God forbid if you don’t deliver a wedding card personally all hell will break loose. 2019 folks, you can’t just send a digital invite on “the what’s up”, that’s so rude. No no no, you have to personally go to deliver printed invitation to everyone. You have to DHL or TCS the invite if a rishtedar is living abroad, I mean if you can’t go on a flight and personally deliver it to them, then this is the least you can do. However, If you forget to send it to anyone, consider bonds being broken, family members gossiping about you, tarnishing your reputation.

“Did you know shagufta ki shaadi hai, usnay card bhi nahi bheja, i had to hear it from my daughter that there’s a Facebook group asking her to save the date. I mean what nonsense.”

“Ithni to tameez hothi, k card dede, matlab shaadi hain, khud ki phupo ko bhool jatha hai koi?

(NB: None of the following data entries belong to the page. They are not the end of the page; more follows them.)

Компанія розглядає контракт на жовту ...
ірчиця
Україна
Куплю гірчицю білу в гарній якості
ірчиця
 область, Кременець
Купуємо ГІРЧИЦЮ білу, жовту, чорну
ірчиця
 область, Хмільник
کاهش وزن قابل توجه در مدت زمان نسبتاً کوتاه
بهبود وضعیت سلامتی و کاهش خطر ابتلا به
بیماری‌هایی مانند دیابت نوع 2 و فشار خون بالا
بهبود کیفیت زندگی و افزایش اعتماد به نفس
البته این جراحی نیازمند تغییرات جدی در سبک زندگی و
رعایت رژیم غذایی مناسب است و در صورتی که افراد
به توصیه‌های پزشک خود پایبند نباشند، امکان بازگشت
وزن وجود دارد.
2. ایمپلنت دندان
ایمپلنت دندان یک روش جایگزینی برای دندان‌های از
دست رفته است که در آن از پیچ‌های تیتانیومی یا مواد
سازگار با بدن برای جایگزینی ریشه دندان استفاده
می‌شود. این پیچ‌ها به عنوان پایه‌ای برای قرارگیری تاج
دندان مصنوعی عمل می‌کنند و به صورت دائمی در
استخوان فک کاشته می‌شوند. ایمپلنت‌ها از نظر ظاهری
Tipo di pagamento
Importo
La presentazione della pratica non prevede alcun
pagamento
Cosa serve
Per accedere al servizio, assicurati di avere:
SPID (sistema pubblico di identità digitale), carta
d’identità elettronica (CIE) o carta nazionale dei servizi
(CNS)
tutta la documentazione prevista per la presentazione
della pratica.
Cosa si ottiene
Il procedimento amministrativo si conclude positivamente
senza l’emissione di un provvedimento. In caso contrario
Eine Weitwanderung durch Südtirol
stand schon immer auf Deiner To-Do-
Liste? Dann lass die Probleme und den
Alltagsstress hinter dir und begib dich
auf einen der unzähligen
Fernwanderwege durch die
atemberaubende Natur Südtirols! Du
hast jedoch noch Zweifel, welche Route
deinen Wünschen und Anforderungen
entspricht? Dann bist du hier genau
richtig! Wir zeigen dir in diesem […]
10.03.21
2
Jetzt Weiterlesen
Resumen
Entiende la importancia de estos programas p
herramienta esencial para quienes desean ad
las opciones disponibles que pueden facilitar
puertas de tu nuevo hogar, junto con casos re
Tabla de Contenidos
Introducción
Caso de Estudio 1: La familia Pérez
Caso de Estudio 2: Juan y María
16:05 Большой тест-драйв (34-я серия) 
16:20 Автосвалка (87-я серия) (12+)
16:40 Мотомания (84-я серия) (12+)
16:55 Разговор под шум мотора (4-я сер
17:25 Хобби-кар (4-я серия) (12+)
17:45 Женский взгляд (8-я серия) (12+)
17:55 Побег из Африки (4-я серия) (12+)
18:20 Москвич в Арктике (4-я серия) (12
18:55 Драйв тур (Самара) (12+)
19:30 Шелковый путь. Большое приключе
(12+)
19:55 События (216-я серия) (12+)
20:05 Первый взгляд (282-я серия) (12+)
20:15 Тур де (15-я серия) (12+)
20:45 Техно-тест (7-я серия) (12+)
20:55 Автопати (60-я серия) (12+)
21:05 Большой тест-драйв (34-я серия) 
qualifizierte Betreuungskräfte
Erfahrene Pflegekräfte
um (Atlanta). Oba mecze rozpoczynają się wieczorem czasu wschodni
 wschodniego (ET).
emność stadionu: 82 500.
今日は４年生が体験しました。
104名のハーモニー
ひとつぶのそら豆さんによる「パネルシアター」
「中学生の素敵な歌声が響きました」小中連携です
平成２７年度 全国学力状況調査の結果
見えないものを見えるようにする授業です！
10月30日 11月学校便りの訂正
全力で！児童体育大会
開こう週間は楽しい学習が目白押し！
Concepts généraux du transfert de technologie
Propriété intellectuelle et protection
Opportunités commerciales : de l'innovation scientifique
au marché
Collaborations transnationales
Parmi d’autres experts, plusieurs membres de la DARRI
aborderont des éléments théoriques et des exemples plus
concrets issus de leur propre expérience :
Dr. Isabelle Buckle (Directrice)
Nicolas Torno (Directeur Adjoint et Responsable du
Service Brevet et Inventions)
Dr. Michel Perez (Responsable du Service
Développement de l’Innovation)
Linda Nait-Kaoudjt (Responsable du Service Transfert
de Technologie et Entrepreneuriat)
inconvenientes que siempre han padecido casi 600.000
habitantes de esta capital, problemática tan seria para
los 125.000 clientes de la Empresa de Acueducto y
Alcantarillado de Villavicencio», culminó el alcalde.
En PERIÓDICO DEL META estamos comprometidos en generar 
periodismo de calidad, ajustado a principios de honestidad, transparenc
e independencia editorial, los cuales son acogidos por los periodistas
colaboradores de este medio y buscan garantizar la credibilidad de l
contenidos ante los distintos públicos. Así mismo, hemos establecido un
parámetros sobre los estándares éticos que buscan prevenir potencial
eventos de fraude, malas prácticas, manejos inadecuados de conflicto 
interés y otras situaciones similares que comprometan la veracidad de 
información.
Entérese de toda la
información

Anyway i hope the food is good.”

These are the people that don’t understand that with so much planning sometimes a person genuinely forgets. So if you find anything less than a 1000 rupee note in one of the envelopes you can be rest assured it’s from someone whom you forgot to give the card to. 

 

Larka Kaun Hai?

See it doesn’t matter how much you love him, it doesn’t matter, arranged or love, doesn’t matter if your family approves or disapproves, but the rest of the world only cares about the larka. Your phupos, the auntie’s your mom’s friends with, even your friends mother, they want to know. Here’s a little idea as to how” the larka kaun hai?” conversation goes down.

 

Aunty: So Farida what news, how’s everything?

Mom: bus our Aneela is getting married, abhi uski baath paki hoi hai

Aunty (eyebrows raised, eyes popping out of her sockets) : ohhh achaa, wow congratulations , bohath boahth mubarak  – translation (tumhari beti ko larka mil gaya? Meri beti ko kyun nahi mila abhi koi?)

Mom: haan last week hi hui thi.

Aunty: ohh acha, how lovely, waisay larka kaun hai? – translation (is he moneyed? Ghar kithna bara hai? Passport hai? Influential family? Job kiya kartha hai? Settled hai?

Mom:  oh very nice boy, Aneela ki class mai tha

Aunty (doesn’t know how to maintain smile): oh achaa. Chalo Allah khush rakhay.

Now this conversation will be repeated many times, and the majority of the times it will be repeated with a third person most probably between two aunties. And believe you me a lot will be said and discussed.

 

The Jewellery 

You need the right jewellery for your wedding dress, after all the heavy jora you’ve spent thousands on isn’t going to cut it, you need to accessorise it with jewellery. Your mom in law might want you to wear the necklace she wore on her wedding day, maybe your mom wants to do the same. Who do you make happy? However, you see that doesn’t matter because regardless of what you wear and how much you wear, all people are interested in is whether its real or not, and how much it costs.

 

Unnecessary Advice

People love giving advice, maybe it’s because they genuinely want to help but for a new bride and groom it may well be completely unnecessary. After all, it’s not like what happened to you might happen to them. And mostly this advice always comes from relatives, they want to share their expertise on the matter, because obviously once you’re married you know everything about marriages. What they don’t realise is this can be extremely daunting for a new couple, especially if it’s arranged. Like no Beenish aunty I don’t want to know if it’s advisable to eat spicy food the day before your wedding. After all who can eat with all that mehndi on your hands anyway.